In Heilbronn gibt es derzeit millionenschwere Bauvorhaben zuhauf – von der Bundesgartenschau 2019 über den Experimenta-Neubau bis zum Bildungscampus. Das zieht Arbeitskräfte und Firmen an. Nur etwas fehlt: Bauland.

Heilbronn - „Es gibt derzeit keine Stadt im Lande, in der sich so viel tut, die so spannend ist wie Heilbronn“. Darin sind sich die Rektorin der Dualen Hochschule Baden-Württemberg (DHBW) Mosbach/Heilbronn, Professor Nicole Graf und die Betriebsratsvorsitzende Doris Heinrich, von der „Bunten Liste“ für Heilbronn, einig. Auch OB Helmut Himmelsbach will das Wort „Mittelmaß“ für die Stadt nicht (mehr) gelten lassen, seit er in der „Frankfurter Allgemeinen“ unter dem Titel „Planbare Urbanität“ beschrieben hat, vor welcher Herausforderung die europäischen Städte stehen – verbunden mit der Frage, was sie einzigartig und lebenswert macht.

________

_Zu erledigen_:
1. Was fehlt laut dem Text über die Bauvorhaben in Heilbronn trotz allem?
2. Schreiben Sie den Text über die Bauvorhaben in Heilbronn nach seinem letzten Satz weiter.
Die Daten braucht man hier nicht.

_Datenauszug_:
________

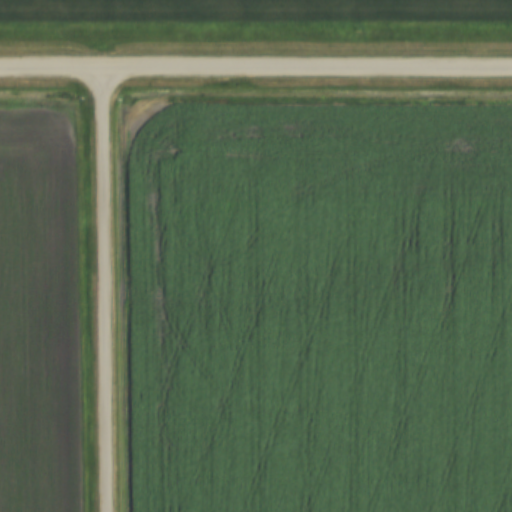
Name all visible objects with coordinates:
road: (256, 67)
road: (103, 290)
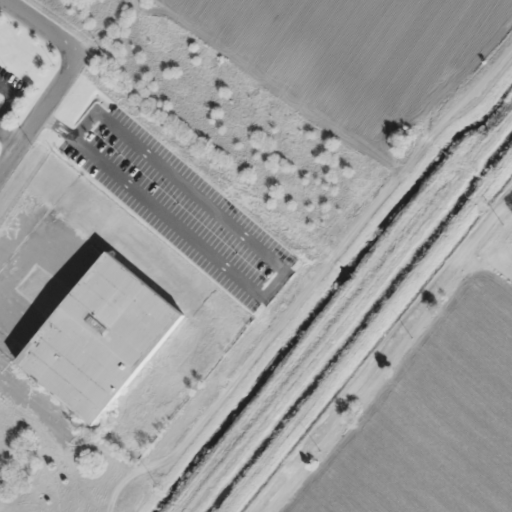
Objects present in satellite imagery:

________

_Lösungen_:
1. Bauland.

2.
Es scheint, als hätte Heilbronn eine Antwort darauf gefunden. Dabei präsentiert sich die Stadt gerade unwirtlich wie selten: viele Baustellen, eine aufgerissene Allee, teils schon abgebrochene oder zur Sanierung anstehende Quartiere. Aber es entsteht auch etwas: beispielsweise die Stadtbahn Nord, die Heilbronn mit dem Rhein-Neckar Raum verbindet, auf innerstädtischen Arealen wachsen privat finanzierte Luxuswohnungen in die Höhe, Aufenthaltsqualität und öffentliche Räume haben gewonnen, was unter anderem der Kiliansplatz und die aufwendig gestalteten Uferpartien des Neckars beweisen.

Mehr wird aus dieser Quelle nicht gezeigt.